• _HOW TO COMPLETE THIS TASK_: Would you retype every entry that follows without altering a word?

(THE RECORDS begins)

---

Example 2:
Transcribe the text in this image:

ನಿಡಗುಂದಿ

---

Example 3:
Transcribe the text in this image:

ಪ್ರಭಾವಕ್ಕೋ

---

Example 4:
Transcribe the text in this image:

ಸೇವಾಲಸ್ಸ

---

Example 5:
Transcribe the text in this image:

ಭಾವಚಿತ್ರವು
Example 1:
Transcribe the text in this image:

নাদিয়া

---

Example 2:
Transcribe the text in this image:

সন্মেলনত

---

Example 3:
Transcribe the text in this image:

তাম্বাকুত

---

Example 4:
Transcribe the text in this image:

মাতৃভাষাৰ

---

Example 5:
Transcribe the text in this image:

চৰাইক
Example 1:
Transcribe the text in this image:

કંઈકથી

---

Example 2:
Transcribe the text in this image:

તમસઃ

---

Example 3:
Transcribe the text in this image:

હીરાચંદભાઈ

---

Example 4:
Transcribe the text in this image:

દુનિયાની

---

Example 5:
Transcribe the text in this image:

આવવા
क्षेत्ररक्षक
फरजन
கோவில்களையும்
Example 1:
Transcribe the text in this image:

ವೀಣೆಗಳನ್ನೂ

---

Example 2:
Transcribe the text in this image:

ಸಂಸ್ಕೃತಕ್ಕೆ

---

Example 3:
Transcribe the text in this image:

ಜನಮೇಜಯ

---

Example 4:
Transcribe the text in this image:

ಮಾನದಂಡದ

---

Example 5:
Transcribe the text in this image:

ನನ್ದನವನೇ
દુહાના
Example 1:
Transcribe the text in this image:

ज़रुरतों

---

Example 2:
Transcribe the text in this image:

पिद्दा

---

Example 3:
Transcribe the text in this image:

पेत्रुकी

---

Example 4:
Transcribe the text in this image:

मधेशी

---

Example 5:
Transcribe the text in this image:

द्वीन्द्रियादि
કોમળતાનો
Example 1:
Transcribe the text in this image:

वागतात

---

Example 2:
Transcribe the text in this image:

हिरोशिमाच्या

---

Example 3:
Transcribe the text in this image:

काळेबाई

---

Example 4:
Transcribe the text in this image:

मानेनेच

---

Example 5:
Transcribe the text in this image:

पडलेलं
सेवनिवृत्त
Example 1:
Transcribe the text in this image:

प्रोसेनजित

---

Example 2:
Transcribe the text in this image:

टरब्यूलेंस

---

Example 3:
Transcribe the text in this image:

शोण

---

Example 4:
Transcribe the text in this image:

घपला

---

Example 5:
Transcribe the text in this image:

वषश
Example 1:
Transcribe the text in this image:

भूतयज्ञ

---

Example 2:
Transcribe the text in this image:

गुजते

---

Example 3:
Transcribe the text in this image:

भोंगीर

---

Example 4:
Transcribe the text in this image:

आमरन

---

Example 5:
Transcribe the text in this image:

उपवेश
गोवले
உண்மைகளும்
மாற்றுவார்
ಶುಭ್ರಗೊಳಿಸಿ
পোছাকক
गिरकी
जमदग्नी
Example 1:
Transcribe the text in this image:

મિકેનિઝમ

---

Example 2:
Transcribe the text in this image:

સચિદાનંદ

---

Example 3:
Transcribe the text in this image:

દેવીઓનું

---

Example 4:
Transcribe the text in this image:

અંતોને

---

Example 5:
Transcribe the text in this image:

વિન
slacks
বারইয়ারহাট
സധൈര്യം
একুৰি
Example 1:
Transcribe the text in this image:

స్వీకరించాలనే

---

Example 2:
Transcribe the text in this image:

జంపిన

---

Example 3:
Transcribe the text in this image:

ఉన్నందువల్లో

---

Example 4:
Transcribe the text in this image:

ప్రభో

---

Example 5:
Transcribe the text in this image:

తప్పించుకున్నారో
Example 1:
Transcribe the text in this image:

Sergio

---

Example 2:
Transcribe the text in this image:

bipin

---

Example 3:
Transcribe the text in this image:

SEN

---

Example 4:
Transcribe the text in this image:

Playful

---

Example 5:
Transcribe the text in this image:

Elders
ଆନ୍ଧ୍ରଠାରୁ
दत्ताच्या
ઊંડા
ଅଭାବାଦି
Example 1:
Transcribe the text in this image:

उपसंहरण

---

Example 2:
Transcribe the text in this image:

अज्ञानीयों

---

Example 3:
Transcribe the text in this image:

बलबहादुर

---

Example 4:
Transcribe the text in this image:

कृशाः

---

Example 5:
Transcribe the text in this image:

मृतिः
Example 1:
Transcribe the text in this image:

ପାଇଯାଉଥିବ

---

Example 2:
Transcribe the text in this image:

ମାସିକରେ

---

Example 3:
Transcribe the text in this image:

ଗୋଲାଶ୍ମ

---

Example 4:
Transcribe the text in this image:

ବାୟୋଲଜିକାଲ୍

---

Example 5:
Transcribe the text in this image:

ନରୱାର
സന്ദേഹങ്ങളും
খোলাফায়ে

(THE RECORDS ends)

• _RESPONSE TO THIS TASK_:
---

Example 2:
Transcribe the text in this image:

ನಿಡಗುಂದಿ

---

Example 3:
Transcribe the text in this image:

ಪ್ರಭಾವಕ್ಕೋ

---

Example 4:
Transcribe the text in this image:

ಸೇವಾಲಸ್ಸ

---

Example 5:
Transcribe the text in this image:

ಭಾವಚಿತ್ರವು
Example 1:
Transcribe the text in this image:

নাদিয়া

---

Example 2:
Transcribe the text in this image:

সন্মেলনত

---

Example 3:
Transcribe the text in this image:

তাম্বাকুত

---

Example 4:
Transcribe the text in this image:

মাতৃভাষাৰ

---

Example 5:
Transcribe the text in this image:

চৰাইক
Example 1:
Transcribe the text in this image:

કંઈકથી

---

Example 2:
Transcribe the text in this image:

તમસઃ

---

Example 3:
Transcribe the text in this image:

હીરાચંદભાઈ

---

Example 4:
Transcribe the text in this image:

દુનિયાની

---

Example 5:
Transcribe the text in this image:

આવવા
क्षेत्ररक्षक
फरजन
கோவில்களையும்
Example 1:
Transcribe the text in this image:

ವೀಣೆಗಳನ್ನೂ

---

Example 2:
Transcribe the text in this image:

ಸಂಸ್ಕೃತಕ್ಕೆ

---

Example 3:
Transcribe the text in this image:

ಜನಮೇಜಯ

---

Example 4:
Transcribe the text in this image:

ಮಾನದಂಡದ

---

Example 5:
Transcribe the text in this image:

ನನ್ದನವನೇ
દુહાના
Example 1:
Transcribe the text in this image:

ज़रुरतों

---

Example 2:
Transcribe the text in this image:

पिद्दा

---

Example 3:
Transcribe the text in this image:

पेत्रुकी

---

Example 4:
Transcribe the text in this image:

मधेशी

---

Example 5:
Transcribe the text in this image:

द्वीन्द्रियादि
કોમળતાનો
Example 1:
Transcribe the text in this image:

वागतात

---

Example 2:
Transcribe the text in this image:

हिरोशिमाच्या

---

Example 3:
Transcribe the text in this image:

काळेबाई

---

Example 4:
Transcribe the text in this image:

मानेनेच

---

Example 5:
Transcribe the text in this image:

पडलेलं
सेवनिवृत्त
Example 1:
Transcribe the text in this image:

प्रोसेनजित

---

Example 2:
Transcribe the text in this image:

टरब्यूलेंस

---

Example 3:
Transcribe the text in this image:

शोण

---

Example 4:
Transcribe the text in this image:

घपला

---

Example 5:
Transcribe the text in this image:

वषश
Example 1:
Transcribe the text in this image:

भूतयज्ञ

---

Example 2:
Transcribe the text in this image:

गुजते

---

Example 3:
Transcribe the text in this image:

भोंगीर

---

Example 4:
Transcribe the text in this image:

आमरन

---

Example 5:
Transcribe the text in this image:

उपवेश
गोवले
உண்மைகளும்
மாற்றுவார்
ಶುಭ್ರಗೊಳಿಸಿ
পোছাকক
गिरकी
जमदग्नी
Example 1:
Transcribe the text in this image:

મિકેનિઝમ

---

Example 2:
Transcribe the text in this image:

સચિદાનંદ

---

Example 3:
Transcribe the text in this image:

દેવીઓનું

---

Example 4:
Transcribe the text in this image:

અંતોને

---

Example 5:
Transcribe the text in this image:

વિન
slacks
বারইয়ারহাট
സധൈര്യം
একুৰি
Example 1:
Transcribe the text in this image:

స్వీకరించాలనే

---

Example 2:
Transcribe the text in this image:

జంపిన

---

Example 3:
Transcribe the text in this image:

ఉన్నందువల్లో

---

Example 4:
Transcribe the text in this image:

ప్రభో

---

Example 5:
Transcribe the text in this image:

తప్పించుకున్నారో
Example 1:
Transcribe the text in this image:

Sergio

---

Example 2:
Transcribe the text in this image:

bipin

---

Example 3:
Transcribe the text in this image:

SEN

---

Example 4:
Transcribe the text in this image:

Playful

---

Example 5:
Transcribe the text in this image:

Elders
ଆନ୍ଧ୍ରଠାରୁ
दत्ताच्या
ઊંડા
ଅଭାବାଦି
Example 1:
Transcribe the text in this image:

उपसंहरण

---

Example 2:
Transcribe the text in this image:

अज्ञानीयों

---

Example 3:
Transcribe the text in this image:

बलबहादुर

---

Example 4:
Transcribe the text in this image:

कृशाः

---

Example 5:
Transcribe the text in this image:

मृतिः
Example 1:
Transcribe the text in this image:

ପାଇଯାଉଥିବ

---

Example 2:
Transcribe the text in this image:

ମାସିକରେ

---

Example 3:
Transcribe the text in this image:

ଗୋଲାଶ୍ମ

---

Example 4:
Transcribe the text in this image:

ବାୟୋଲଜିକାଲ୍

---

Example 5:
Transcribe the text in this image:

ନରୱାର
സന്ദേഹങ്ങളും
খোলাফায়ে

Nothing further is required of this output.